Asparagus loses many nutrients, as well as flavor within the first few days after purchasing. Buy fresh and eat quick, and until you do, store in the fridge with the ends wrapped in a damp paper towel…

Hope you enjoyed our first food fact, and stay posted for the next one to come!


Tomato, Basil & Mozzarella. They never fail.

21 Aug

Definitely a tough choice between a BLT and a Caprese sandwich for me, but lately I have re-discovered my love for these simple, healthy and easy to make snacks. All you need is fresh basil, good mozzarella cheese (I sometimes use goat cheese to change it up), a loaf of bread of your choosing,  and ripe tomatoes, which, here in Oregon at the moment are in full bloom. Top it off with some home made reduced-balsamic and a little salt and you have yourself a gourmet lunch in minutes. Make into a smaller version on crostini for a perfect party appetizer.

Reduced Balsamic:

This is a serious staple for me. Not only does it add a wonderful sweet acidity, it also visually really finishes off a dish. Basically you are concentrating the vinegar, cooking it down to a thick, almost syrup like texture. I keep it in a small squeeze bottle in the pantry or fridge, and it lasts for a long time. A little bit goes a long way, and be aware of who is in the house while you are making it as it definitely puts off some serious fumes.

Directions:

I’m sure there are text book ways of doing this, but this is how I go about it and it works well every time.

Pour a large amount of decent balsamic vinegar into a medium pot, and bring to a simmer uncovered over medium-low heat. Reduce heat as needed and allow to cook anywhere from 30 minutes to an hour or so. The longer you cook it, the more it condenses and the sweeter it gets.
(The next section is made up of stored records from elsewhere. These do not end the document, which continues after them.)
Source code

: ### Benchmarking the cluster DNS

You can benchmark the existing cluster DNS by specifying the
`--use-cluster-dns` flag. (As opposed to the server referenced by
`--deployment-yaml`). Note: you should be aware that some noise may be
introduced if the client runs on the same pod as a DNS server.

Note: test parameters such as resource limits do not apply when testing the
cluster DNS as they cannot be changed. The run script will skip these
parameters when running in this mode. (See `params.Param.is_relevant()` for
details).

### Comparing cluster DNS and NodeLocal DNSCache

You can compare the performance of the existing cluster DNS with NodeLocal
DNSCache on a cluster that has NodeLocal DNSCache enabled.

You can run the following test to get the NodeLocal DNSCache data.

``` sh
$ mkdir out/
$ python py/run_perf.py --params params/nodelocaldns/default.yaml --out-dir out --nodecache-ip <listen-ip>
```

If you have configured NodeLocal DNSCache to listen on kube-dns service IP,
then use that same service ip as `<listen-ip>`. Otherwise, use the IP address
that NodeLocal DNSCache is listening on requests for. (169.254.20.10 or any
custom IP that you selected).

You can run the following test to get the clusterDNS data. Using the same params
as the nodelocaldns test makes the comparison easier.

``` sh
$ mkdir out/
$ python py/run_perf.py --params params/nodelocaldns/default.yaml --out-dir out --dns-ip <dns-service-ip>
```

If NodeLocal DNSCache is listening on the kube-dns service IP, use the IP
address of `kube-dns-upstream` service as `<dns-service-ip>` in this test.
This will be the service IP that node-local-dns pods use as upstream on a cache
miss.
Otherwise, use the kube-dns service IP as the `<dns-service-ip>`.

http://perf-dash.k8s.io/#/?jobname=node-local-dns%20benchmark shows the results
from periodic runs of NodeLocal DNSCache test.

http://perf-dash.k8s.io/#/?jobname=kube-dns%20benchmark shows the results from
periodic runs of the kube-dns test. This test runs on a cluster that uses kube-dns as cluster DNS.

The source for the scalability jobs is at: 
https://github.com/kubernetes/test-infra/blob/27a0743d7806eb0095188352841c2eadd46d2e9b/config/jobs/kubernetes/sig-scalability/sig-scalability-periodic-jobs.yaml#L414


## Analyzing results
To test its readiness, place a metal spoon in the pot. When its done the liquid should coat the back without disappearing.

Goat Cheese Panna Cotta

20 Aug

Here is a simple and delicious recipe that I made the other night for a warm summer supper. This picture shows them before we flipped them out of their ramekins, and before they were topped with fresh raspberries cooked down with sugar and lemon.

Recipe:

2-teaspoons unflavored gelatin

2-cups heavy cream

1/2-cup sugar

1-cup fresh goat cheese, softened

1 vanilla bean (or 1 1/2-teaspoons pure vanilla extract)

1-cup buttermilk

Directions:

Sprinkle gelatin over 4-teaspoons of water to soften.

Combine cream, and sugar in a large saucepan.

Bring to a simmer over medium heat, never boiling.

Turn off heat and whisk in goat cheese until completely smooth.

Add the vanilla and gelatin and whisk until gelatin is dissolved.

Whisk in buttermilk and then strain through a fine mesh strainer into a pitcher type container.

Lightly grease 6-8 small ramekins.

Poor the mixture into the ramekins and refrigerate for at least three hours or overnight.

To serve, carve around the Panna Cotta carefully and flip in onto desired plate.

Top with whatever you please, or nothing at all, and enjoy…

If you have 20,000 pounds and a year to spare…

17 Aug

http://www.schoolofartisanfood.org/

Check out this school in the UK, The School of Artisan Food, located outside of London in the Sherwood Forest. They offer a year diploma program in butchery, cheese making, chocolate, preserving and brewing. You get to choose one as a major & one as a minor and basically become a master of the craft. They also offer short term classes that range from introductory baking to artisan ice cream making and everything in between. Attending this place is definitely on the top of my dream/wish list.

Step One…

12 Aug

Welcome to our new blog, The Kitchen Sink. We are two young adults living and working in Portland, Oregon, a city known for its love of good food. We hope to make this site one of exciting recipes, resources, food facts, inspiring photography and whatever else presents itself along the way.

Thank you for stopping by and we hope you enjoy!